A developer just built a working programming language interpreter in a single day using Claude. Martin Janiczek created FAWK, a functional variant of AWK, by directing Claude Sonnet 4.5 through Cursor Agent. The project demonstrates that frontier LLMs have crossed a threshold most developers haven’t fully internalized yet.
The Catalyst
Janiczek’s frustration started simply enough. He wanted to use AWK for Advent of Code puzzles, but kept hitting walls. AWK, born in 1977, lacks features that modern developers take for granted. You can’t return arrays from functions. Variables leak between scopes. There’s no lambda support. Every workaround felt like fighting the language instead of solving problems.
Rather than accepting these limitations, Janiczek wondered: what if AWK had first-class arrays, lexical scope, and proper functions? Instead of spending weeks implementing this vision manually, he asked Claude to do it.
What FAWK Adds
The result addresses AWK’s core pain points. Arrays become first-class citizens. You can create them with literals, nest them, pass them by value, and return them from functions. Functions themselves become values you can pass around. Lexical scoping means local variables stay local. A pipeline operator enables functional composition.
The syntax stays familiar to AWK users while removing decades of accumulated friction:
BEGIN {
result = [1, 2, 3, 4, 5]
|> filter((x) => { x % 2 == 0 })
|> map((x) => { x * x })
|> reduce((acc, x) => { acc + x }, 0)
print result
}
The AI Development Process
Here’s where it gets interesting. Janiczek didn’t write the interpreter. He asked Claude for a README with code examples, then requested a full Python implementation. Claude delivered both. He also received working implementations in C, Haskell, and Rust from the same sessions.
The development followed an iterative pattern.
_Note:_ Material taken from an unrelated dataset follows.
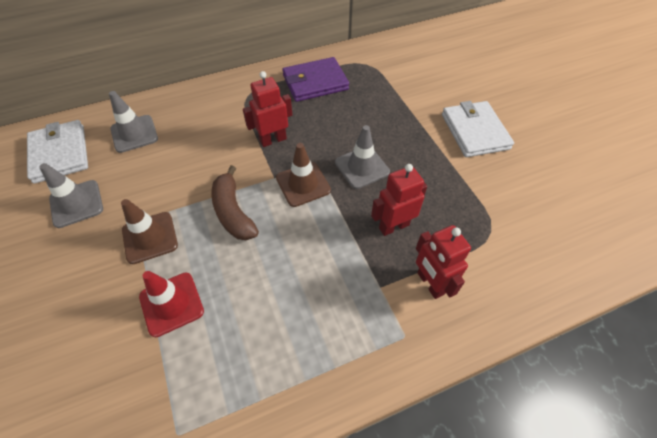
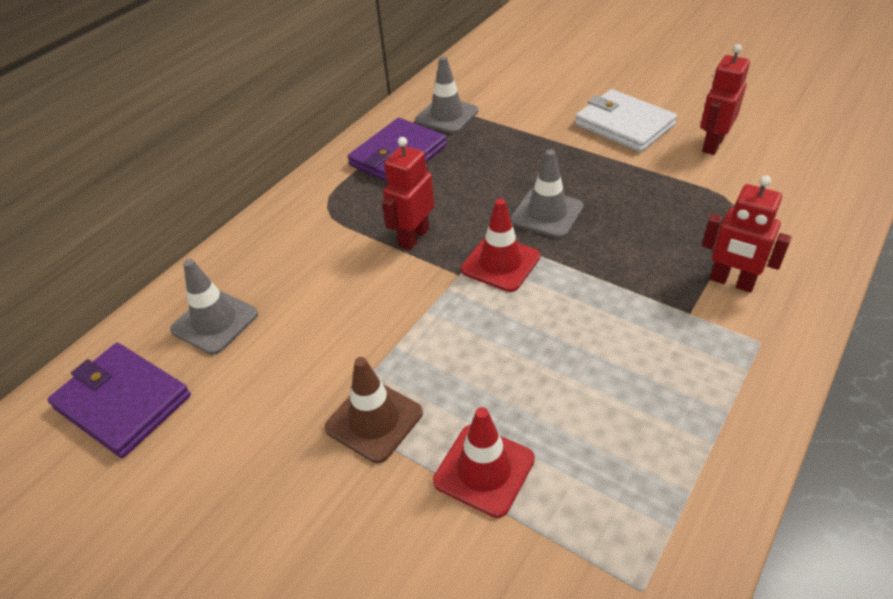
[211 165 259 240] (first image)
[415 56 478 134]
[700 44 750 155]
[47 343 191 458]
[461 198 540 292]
Janiczek would describe a feature, Claude would implement it, and extensive end-to-end tests would verify correctness. Tricky features that seemed like obvious failure points—print working as both statement and expression, multi-dimensional arrays, closure environments—all worked correctly.
The only stumble came with arbitrary precision floating point math. Claude attempted Taylor series implementations but couldn’t get them right. Janiczek told it to use mpmath instead, and the problem vanished in moments.
The Zero-Knowledge Tradeoff
Janiczek is refreshingly honest about the cost. “I have zero knowledge of the code,” he writes. “I only interacted with the agent by telling it to implement a thing and write tests for it, and I only really reviewed the tests.”
This creates an uncomfortable situation. He has a working interpreter but can’t meaningfully modify it without first learning a codebase he didn’t write. The time saved building gets partially spent later understanding.
This isn’t necessarily bad. Developers already work with codebases they didn’t write. But it’s a different relationship with your own project. You’re more reviewer than author.
What This Means
The implications extend beyond one developer’s weekend project. Janiczek puts it directly: “I have to update my priors.”
Tasks that seemed out of reach for AI assistance—implementing type systems, building interpreters, creating new programming languages—now appear achievable in hours rather than weeks. The frontier moved while most developers weren’t looking.
This doesn’t mean every developer should start vibe-coding compilers. The zero-knowledge tradeoff is real. But for prototypes, experiments, and projects where speed matters more than deep ownership, the calculus has changed.
FAWK is available on GitHub for anyone willing to explore what functional AWK might look like. More importantly, it’s a data point suggesting we should probably test our assumptions about what LLMs can and can’t build.